The ARHP Health Professionals track will explore new directions during this year’s Annual Meeting. Taking inspiration from the always-popular Immunology Boot Camp (11:00 am Sunday, October 21; 7:30 am Monday, October 22; and 7:30 am Tuesday, October 23), the Association of Rheumatology Health Professionals (ARHP) is expanding the program with a variety of courses covering the essential basics of rheumatology.
“Our hottest offering is the all-new Immunology Breakthroughs: Impact on Diagnosis and Therapy (1:00 pm Saturday, October 20),” said ACR Annual Meeting Planning Committee ARHP subchair Christine Stamatos, DNP, ANP-C. “This is a three-session preconference for all clinicians. It doesn’t matter whether you are a physician, nurse practitioner, physician assistant, or nurse, this is where you will learn more about the hottest clinical topics in rheumatology today. You are coming to Annual Meeting for the opening session on Saturday anyway, so just come to Chicago a little earlier that day!”
Three afternoon sessions cover the microbiome and how it influences rheumatic diseases, strategies to inhibit the complement cascade for maximum clinical effect, and the growing impact of cancer immunotherapy in rheumatic disease.
Another first for 2018 is the Radiology Boot Camp (11:00 am Tuesday, October 23). This session is designed specifically for newcomers to rheumatology. “We are focusing on basics like, what are the most important images you have to be able to examine and where do you start?” Dr. Stamatos said. “We will be reviewing X-rays and CT scans of the chest.”

— Data under study —
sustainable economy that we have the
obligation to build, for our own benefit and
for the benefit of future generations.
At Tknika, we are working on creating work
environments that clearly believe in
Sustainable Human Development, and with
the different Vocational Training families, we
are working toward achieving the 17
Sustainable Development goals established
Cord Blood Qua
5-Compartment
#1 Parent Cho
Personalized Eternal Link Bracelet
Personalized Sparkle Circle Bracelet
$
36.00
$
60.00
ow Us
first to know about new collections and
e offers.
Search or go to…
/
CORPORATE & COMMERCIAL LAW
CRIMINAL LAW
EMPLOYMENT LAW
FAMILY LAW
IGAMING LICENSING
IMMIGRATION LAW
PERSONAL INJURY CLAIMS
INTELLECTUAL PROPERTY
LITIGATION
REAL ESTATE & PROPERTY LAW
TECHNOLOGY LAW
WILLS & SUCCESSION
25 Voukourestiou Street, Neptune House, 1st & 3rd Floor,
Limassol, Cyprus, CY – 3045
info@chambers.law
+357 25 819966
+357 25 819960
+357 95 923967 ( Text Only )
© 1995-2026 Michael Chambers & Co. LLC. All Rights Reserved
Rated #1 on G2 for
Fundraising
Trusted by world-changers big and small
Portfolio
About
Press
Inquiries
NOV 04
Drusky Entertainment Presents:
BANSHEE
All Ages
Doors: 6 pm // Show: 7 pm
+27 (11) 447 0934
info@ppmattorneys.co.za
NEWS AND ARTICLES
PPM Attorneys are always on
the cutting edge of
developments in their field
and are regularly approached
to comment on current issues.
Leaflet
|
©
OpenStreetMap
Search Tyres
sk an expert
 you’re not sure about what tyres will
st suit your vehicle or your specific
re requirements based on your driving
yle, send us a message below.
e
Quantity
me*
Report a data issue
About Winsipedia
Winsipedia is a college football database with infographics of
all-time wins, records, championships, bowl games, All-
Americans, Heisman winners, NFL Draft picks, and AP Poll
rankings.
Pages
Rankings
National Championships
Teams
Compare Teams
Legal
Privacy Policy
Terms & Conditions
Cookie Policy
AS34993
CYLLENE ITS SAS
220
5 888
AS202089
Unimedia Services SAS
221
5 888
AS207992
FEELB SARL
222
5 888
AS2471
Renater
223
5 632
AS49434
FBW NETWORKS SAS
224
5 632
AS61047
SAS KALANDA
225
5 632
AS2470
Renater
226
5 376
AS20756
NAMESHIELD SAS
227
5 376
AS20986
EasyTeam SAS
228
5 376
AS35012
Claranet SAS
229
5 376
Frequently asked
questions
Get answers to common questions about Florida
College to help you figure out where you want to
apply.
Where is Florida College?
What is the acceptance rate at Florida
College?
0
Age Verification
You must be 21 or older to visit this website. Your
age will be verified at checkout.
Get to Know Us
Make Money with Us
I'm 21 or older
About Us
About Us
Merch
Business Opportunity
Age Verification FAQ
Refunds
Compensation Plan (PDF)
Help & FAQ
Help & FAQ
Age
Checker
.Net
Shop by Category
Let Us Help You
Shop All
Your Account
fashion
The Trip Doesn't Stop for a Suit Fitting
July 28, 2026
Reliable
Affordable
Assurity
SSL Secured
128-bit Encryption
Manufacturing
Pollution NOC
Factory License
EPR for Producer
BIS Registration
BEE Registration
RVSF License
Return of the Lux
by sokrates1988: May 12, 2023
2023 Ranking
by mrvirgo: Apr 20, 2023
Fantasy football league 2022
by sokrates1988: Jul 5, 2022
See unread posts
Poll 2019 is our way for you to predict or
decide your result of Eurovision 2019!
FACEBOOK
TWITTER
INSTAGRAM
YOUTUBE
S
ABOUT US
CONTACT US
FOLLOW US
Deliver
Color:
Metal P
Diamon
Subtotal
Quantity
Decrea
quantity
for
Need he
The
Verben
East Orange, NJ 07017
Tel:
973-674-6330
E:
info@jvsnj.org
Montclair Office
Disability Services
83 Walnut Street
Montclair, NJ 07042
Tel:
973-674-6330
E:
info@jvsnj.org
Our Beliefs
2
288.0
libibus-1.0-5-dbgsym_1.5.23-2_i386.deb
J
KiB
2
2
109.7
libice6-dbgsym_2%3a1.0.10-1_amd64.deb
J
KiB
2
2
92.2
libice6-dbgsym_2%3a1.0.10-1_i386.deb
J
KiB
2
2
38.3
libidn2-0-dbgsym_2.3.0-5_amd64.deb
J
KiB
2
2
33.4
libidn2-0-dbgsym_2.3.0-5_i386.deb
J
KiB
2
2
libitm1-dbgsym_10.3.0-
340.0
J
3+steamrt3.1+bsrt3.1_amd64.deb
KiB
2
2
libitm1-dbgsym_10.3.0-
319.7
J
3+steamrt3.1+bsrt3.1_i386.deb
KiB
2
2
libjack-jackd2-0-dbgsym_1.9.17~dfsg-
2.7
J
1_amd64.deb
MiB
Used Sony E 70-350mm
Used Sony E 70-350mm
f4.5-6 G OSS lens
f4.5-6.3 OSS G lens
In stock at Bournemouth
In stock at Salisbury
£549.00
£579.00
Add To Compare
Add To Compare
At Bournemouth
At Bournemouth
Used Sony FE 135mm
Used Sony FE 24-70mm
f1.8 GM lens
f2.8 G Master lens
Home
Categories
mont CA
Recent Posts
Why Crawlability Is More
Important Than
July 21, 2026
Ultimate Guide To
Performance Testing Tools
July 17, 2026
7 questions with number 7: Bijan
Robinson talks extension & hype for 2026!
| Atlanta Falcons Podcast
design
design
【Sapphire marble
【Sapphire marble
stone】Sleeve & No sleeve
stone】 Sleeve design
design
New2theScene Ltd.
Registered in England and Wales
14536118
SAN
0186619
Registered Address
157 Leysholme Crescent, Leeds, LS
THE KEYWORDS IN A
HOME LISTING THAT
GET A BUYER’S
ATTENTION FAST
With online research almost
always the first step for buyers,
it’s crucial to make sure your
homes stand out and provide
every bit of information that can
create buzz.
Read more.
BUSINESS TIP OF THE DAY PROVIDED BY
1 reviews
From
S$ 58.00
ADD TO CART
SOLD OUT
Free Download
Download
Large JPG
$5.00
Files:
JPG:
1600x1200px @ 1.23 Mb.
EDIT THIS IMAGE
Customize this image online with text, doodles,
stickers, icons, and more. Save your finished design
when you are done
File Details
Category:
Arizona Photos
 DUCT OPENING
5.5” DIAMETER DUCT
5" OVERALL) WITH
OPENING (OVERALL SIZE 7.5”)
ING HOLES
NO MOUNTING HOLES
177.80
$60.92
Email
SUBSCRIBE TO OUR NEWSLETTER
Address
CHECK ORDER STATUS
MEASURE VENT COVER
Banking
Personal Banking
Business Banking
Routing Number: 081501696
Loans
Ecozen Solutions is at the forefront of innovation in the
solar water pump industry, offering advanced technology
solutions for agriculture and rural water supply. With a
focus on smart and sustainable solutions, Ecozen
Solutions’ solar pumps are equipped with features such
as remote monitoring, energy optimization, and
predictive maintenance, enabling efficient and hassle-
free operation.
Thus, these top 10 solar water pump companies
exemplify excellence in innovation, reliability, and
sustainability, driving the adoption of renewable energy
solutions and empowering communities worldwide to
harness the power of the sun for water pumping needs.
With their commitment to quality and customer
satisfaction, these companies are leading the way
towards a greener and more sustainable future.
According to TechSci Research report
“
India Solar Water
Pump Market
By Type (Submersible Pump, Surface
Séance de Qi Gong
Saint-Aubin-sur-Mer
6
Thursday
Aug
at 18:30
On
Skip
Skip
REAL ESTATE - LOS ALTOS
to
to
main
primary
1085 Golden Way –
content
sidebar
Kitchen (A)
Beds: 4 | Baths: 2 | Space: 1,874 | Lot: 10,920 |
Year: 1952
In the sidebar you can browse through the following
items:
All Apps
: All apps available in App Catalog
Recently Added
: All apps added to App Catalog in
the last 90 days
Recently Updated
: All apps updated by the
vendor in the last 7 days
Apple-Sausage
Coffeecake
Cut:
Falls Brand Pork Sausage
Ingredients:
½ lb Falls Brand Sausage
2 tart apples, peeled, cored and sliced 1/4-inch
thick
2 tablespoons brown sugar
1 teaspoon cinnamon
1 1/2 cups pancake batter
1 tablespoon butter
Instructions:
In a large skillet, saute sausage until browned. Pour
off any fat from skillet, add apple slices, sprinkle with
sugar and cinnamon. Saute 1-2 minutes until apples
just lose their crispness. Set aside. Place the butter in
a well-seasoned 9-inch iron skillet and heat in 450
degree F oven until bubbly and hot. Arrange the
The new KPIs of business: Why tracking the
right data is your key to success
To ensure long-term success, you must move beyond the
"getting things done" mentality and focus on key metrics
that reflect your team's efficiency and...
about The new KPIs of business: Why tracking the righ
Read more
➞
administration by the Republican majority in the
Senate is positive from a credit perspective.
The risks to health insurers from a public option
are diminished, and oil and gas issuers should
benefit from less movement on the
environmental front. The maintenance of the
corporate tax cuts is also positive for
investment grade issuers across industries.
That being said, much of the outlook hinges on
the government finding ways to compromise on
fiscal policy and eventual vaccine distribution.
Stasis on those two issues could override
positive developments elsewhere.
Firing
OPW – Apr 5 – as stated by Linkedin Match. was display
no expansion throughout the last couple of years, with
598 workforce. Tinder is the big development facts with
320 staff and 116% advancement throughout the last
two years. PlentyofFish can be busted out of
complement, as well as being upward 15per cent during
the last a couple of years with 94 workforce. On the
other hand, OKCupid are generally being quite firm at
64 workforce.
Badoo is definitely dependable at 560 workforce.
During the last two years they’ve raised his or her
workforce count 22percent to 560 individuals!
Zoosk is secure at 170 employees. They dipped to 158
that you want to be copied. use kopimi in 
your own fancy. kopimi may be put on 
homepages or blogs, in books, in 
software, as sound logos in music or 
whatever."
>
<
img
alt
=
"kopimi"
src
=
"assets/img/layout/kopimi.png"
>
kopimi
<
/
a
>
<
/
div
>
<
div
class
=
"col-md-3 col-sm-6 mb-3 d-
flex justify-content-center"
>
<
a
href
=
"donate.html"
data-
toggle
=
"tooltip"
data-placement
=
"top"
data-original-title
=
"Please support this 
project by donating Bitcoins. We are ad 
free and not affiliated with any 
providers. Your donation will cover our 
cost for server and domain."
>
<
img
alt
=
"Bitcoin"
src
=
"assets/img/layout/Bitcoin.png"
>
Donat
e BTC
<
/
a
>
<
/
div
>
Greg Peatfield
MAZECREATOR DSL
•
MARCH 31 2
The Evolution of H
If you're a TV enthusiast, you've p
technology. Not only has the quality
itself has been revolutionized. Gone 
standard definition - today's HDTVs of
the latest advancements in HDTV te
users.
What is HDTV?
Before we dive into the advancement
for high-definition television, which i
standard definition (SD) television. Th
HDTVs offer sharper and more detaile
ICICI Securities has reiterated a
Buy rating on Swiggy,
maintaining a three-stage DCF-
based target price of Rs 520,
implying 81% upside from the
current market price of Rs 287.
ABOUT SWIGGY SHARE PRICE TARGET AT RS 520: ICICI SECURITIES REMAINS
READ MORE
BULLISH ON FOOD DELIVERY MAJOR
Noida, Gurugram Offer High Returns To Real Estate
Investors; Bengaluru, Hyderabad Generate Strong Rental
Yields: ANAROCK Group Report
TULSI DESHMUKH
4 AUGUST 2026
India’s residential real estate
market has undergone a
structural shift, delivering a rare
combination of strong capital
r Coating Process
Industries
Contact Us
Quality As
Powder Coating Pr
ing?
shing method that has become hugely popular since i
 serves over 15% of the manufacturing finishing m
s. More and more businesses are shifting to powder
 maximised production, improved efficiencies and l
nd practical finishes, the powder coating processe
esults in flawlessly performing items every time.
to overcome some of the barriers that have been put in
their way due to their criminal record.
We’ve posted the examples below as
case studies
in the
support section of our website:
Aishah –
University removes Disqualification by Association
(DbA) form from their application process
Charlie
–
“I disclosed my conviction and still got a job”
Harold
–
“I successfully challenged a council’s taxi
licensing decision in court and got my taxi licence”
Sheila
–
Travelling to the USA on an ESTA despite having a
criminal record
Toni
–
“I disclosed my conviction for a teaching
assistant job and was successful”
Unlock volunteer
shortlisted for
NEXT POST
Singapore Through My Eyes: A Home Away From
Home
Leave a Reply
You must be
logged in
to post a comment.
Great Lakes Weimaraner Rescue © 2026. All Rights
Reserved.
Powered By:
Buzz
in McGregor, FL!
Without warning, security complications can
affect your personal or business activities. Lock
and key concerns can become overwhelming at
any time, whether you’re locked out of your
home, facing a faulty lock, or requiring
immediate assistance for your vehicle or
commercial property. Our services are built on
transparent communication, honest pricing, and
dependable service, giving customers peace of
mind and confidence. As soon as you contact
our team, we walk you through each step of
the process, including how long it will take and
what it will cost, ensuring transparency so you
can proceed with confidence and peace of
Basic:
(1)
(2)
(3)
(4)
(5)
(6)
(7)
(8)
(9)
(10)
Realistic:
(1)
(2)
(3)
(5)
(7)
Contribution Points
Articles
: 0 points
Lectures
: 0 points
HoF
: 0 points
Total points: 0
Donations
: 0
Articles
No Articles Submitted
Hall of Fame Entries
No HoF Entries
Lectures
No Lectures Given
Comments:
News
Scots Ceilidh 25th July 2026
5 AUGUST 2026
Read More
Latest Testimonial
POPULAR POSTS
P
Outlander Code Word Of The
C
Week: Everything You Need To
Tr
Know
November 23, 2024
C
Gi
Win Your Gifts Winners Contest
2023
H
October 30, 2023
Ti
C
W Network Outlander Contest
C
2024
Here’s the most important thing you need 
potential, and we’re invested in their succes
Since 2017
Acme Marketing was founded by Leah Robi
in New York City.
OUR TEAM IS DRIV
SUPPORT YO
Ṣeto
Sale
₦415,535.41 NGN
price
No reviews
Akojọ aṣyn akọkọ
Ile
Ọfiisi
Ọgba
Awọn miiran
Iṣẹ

— Tasks to perform —
a – Using the Annual Meeting passage, decide whether each statement agrees with it, and for each give yes or no with the deciding words quoted from the passage. (i) Immunology Breakthroughs: Impact on Diagnosis and Therapy is a three-session preconference open to all clinicians. (ii) The Radiology Boot Camp takes place on Monday, October 22. (iii) The Radiology Boot Camp includes a review of MRI scans of the joints.
b – Continue the Annual Meeting passage, starting right after its last sentence.

— Written responses —
a –
(i) Yes: "This is a three-session preconference for all clinicians."
(ii) No: "Radiology Boot Camp (11:00 am Tuesday, October 23)"
(iii) No: "We will be reviewing X-rays and CT scans of the chest."

b –
Nurses new to rheumatology can head for Rheumatology 101 (8:30 am Tuesday, October 23), one more first for health professionals in 2018. This 90-minute session focuses on phone triage, labs, and common rheumatology medications. And all of the presenters are practicing rheumatology nurses.
Dermatology Update: New Findings on Rheumatic Skin Disease Across the Lifespan (9:00 am Wednesday, October 24) is a repeat session and fairly obvious with clear links between rheumatic diseases and dermatologic conditions. The links between rheumatic diseases and psychiatric conditions, however, are less obvious. That’s why every provider should also make time for a brand-new session, Psychiatry for the Rheumatology Practice (2:30 pm Sunday, October 21).
“We know that certain diseases like lupus can be associated with psychiatric episodes,” Dr. Stamatos said. “This session will help providers identify psychiatric conditions in rheumatology and help differentiate whether it’s the disease, the medications, or a comorbidity that needs to be addressed. The focus will be on identification and recommendations for treatment and referral. The psychosocial wellbeing of our patients is essential to promote wellness; this session will help you address these important issues.”